A garden tree, so only yields small sizes, rarely anything bigger than a guitar fingerboard. Also good for small tunery. Laburnum is part of the same family as Rosewoods (Leguminosa) and even more valuable, as it is the solution when we want to have a non-tropical dark hardwood. Limited supply.
I have been collecting wood for over 50 years, which is why Luthiers Supplies is a kind of (untidy) museum of wood, most useful, but some just collected out of interest. The woods listed are the regular repertoire of what is needed, so it’s always worth asking for unusual things. Some come and go, and some like Tasmanian timbers have just arrived!
We often photograph what is unique or difficult to describe, also bear in mind that we convert much of our stock here, so offer a custom cutting, planing and sanding service.
The timber descriptions which follow are based on my experience. Consequently there is much more to be discovered by further reading.
Please do bear in mind that timber has a surprising/annoying facility for not conforming to descriptions or expectations.
Timbers like Mahogany and Indian Rosewood are sufficiently valuable, and endangered, to have been replanted, sometimes outside their original range. There are big differences between the old growth timber, usually both denser and deeper in colour, and faster grown plantation timber.
In some cases two samples or pictures, are necessary.

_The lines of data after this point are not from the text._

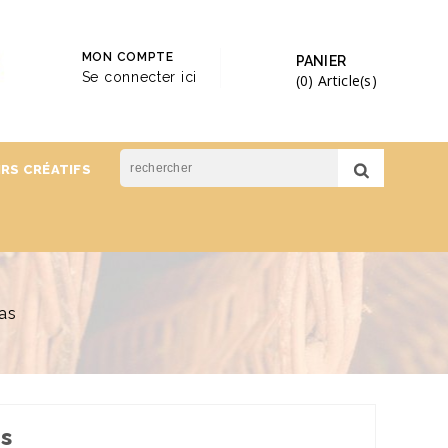
MON COMPTE
PANIER
Se connecter ici
(0)
Article(s)
IRS CRÉATIFS
das
as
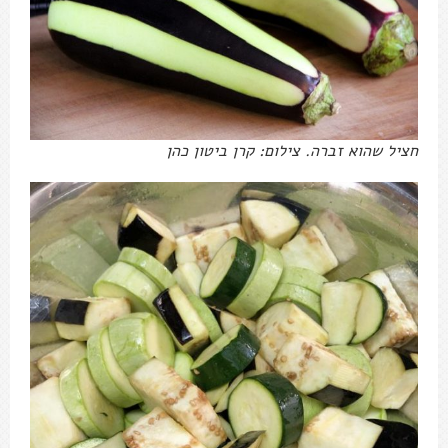
חציל שהוא זברה. צילום: קרן ביטון כהן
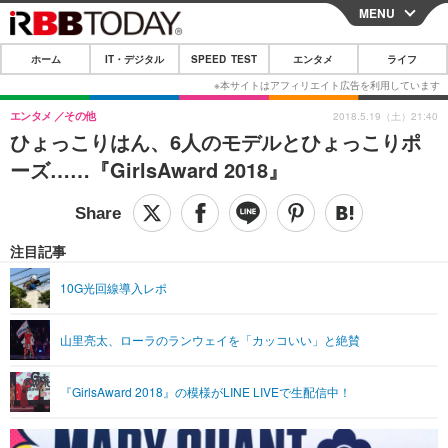
MENU
CLOSE
ホーム
IT・デジタル
SPEED TEST
エンタメ
ライフ
ホーム
IT・デジタル
エンタメ
その他
2018.5.19（土）21:40
ひょっこりはん、6人のモデルとひょっこりポ
IT・デジタルTOP
スマートフォン
SPEED TEST
ーズ……『GirlsAward 2018』
ネタ
ガジェット・ツール
エンタメ
ショッピング
その他
エンタメTOP
映画・ドラマ
ライフ
注目記事
韓流・K-POP
韓国・芸能
ライフTOP
グルメ
リリース一覧
10G光回線導入レポ
音楽
スポーツ
ペット
ショッピング
プッシュ通知の停止方法
山里亮太、ローラのランウェイを「カッコいい」と絶賛
グラビア
ブログ
その他
ショッピング
その他
『GirlsAward 2018』の模様がLINE LIVEで生配信中！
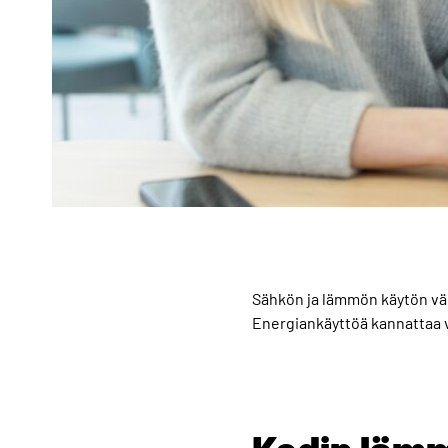
Sähkön ja lämmön käytön väh
Energiankäyttöä kannattaa vä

Timber that shows strong medullary ray figure e.g – London Plane looks very different when tangentially sawn or flat sawn, drab and almost featureless, but when radically ‘quarter sawn’ (known as ‘lacewood’) it can look spectacular.
A Database of our stocked woods
London Plane (Lacewood)
Quite tough to saw and plane, but worth it when it is quarter sawn, with a very showy, medullary ray figure. Uses similar to Maple.
We usually see Madrone only as a burl or burr, valued as decorative veneer or guitar facings. It is difficult to dry so is ‘cooked’ or steamed to ensure stability.
Understandably a favourite for centuries. Great stability and working properties. Big old growth material yields the best timber for necks, but supply now is from old stocks from 20 years or more. Honduras Mahogany can be less dense, whereas what is known as Cuban Mahogany is super dense, only available when salvaged from antique furniture.
Mahogany – African Mahogany (Khaya)
Not true Mahogany, but material from bigger trees yields wide stable boards and is more widely available. Good for necks and solid bodies, but not so fine or as stable as true Mahogany when cut for back & sides.
N.B many timbers are Mahogany colour, e.g – Luan, Utile & Sapele, most are inferior to true Mahogany, though Utile can make very straight strong neck material. Sapele is best avoided as the alternating stripy grain is difficult to plane and bend.
Works well for a dense wood. Finer, closer grain than Mahogany. Good for backs & sides, but limited supply, and can provoke an allergic reaction.
Tough and hard but easy enough to work. It can move drastically when re-sawing thick material, as kilning tends to lock in tensions, both cupping across and bowing along the length are likely. This is the Maple that sometimes produces bird eye and ‘curly’ figure. Nearly always flat sawn, so quarter sawn has to be a special order. It also looks good when thermally treated, which stabilises and produces a lovely mid brown, although this process tends to make the timber more brittle. Close even grain, straight material, with no re-sawing, results in a cheap strong neck. The pragmatic Mr Fender made necks so simple by using 1” material and scooping out a bit.
Maple – Big Leaf Maple
Light, fast growing and duller than hard maple, unless it produces the ‘quilt’ figure which transforms it into spectacular 3D patterns. The quilt grows a narrow band around the tree, so is flat or slab sawn with usually no more than 2” of quilt being produced.
Maple – British Field Maple
Very similar to US Maple, lovely close smooth texture, but often small dimensions and not common. Sycamore is therefore our most important Maple which seems to thrive almost anywhere.
Maple – Red Maple
Has the widest range in the USA, typically softer than Rock Maple and shows brown flecks. Useful in making solid bodies but not often imported into Britain.